Gastritis is defined as a persistent burning pain in the epigastric area and usually associated with vomiting, nausea, diarrhea, and fever. Often, alcohol, anti-inflammatory drugs, non- steroidal, and salicylates tend to escalate the pain (Ball et al., 2019). Patient has a history of ETOH use but is currently not taking salicylate medication. Abdominal assessment reveals generalized pain to left lower quadrant with tenderness to palpation, rather than epigastric type pain, indicating a likely gastritis.

Peptic ulcer

Diagnosis of peptic ulcer entail checking bloating, tenderness and pain. CT scan helps in diagnosing whether the condition has perforated a hole on the wall of the small intestine or stomach wall. Perforation causes radiating pain and the patient usually has h/o gnawing pain that worsens on an empty stomach. However, Ball et al., (2019) notes that the pain may still be present even when the patient has a full stomach.

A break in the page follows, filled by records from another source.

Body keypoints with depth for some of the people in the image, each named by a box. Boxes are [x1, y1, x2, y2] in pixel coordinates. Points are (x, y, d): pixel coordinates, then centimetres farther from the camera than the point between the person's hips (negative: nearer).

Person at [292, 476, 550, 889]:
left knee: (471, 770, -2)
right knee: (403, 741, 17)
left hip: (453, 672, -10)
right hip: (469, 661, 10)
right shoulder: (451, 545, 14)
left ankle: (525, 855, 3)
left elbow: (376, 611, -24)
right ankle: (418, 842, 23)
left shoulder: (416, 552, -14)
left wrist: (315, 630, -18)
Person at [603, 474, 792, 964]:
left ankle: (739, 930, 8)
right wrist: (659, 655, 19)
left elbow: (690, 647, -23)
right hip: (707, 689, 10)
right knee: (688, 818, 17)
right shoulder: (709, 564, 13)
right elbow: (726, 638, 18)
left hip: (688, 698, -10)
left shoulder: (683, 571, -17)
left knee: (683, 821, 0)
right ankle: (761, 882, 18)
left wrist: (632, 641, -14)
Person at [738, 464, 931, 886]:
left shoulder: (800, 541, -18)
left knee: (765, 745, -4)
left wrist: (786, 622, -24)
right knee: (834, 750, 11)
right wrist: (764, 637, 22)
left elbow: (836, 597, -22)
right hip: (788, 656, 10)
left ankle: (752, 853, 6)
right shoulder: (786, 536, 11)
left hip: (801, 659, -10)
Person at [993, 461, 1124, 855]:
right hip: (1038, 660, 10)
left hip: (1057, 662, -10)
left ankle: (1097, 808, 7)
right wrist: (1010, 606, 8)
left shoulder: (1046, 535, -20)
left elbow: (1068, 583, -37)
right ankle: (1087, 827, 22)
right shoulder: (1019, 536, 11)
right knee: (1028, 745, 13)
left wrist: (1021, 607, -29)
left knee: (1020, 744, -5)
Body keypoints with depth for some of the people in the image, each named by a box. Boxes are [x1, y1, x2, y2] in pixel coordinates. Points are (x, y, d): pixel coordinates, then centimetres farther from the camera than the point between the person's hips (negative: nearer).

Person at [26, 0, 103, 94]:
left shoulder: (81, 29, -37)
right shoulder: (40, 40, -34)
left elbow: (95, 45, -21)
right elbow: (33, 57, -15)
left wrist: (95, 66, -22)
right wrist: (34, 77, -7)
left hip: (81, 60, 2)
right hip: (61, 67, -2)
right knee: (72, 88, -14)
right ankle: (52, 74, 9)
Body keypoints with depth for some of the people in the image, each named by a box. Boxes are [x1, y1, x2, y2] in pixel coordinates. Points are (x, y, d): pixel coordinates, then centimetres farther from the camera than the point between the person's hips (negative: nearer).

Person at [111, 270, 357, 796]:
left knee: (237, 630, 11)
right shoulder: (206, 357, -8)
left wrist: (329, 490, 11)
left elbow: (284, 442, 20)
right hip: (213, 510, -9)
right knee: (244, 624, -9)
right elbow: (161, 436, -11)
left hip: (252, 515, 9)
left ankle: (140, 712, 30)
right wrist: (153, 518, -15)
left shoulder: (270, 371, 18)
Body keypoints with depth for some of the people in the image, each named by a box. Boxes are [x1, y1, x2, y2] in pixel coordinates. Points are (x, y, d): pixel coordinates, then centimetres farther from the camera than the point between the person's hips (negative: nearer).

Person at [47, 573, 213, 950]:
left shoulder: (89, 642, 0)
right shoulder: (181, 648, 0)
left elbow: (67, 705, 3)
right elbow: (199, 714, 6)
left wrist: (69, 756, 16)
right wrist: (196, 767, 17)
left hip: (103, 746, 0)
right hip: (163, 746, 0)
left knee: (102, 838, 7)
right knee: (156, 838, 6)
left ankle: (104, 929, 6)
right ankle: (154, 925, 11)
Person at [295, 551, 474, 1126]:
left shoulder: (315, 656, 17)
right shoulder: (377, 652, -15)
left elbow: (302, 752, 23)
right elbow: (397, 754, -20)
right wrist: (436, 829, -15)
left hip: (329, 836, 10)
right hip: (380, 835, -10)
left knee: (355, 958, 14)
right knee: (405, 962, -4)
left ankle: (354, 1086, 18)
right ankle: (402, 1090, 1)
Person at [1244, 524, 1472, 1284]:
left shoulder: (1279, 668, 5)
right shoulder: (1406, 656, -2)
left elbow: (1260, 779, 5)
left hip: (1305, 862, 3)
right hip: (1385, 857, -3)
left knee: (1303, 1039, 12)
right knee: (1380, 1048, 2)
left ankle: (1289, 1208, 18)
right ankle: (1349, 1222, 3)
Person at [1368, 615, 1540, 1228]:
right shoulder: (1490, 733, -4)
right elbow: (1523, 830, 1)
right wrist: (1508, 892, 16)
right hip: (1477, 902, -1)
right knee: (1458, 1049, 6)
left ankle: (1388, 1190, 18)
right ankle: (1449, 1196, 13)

47-year-old male whose chief complaint is a hurting stomach diarrhea References

  • Ball, J. W., Dains, J. E., Flynn, J. A., Solomon, B. S., & Stewart, R. W. (2019). Seidel’s guide to physical examination: An interprofessional approach (9th ed.). St. Louis, MO: Elsevier Mosby. https://www.elsevier.com/books/seidels-guide-to-physical-examination/ball/978-0-323-48195-3
  • Colyar, M. R. (2015). Advanced practice nursing procedures. Philadelphia, PA: F. A. Davis.
  • Dains, J. E., Baumann, L. C., & Scheibel, P. (2019). Advanced health assessment and clinical diagnosis in primary care (6th ed.). St. Louis, MO: Elsevier Mosby.
  • LeBlond, R. F., Brown, D. D., & DeGowin, R. L. (2014). DeGowin’s diagnostic examination (10th ed.). New York, NY: McGraw Hill Medical.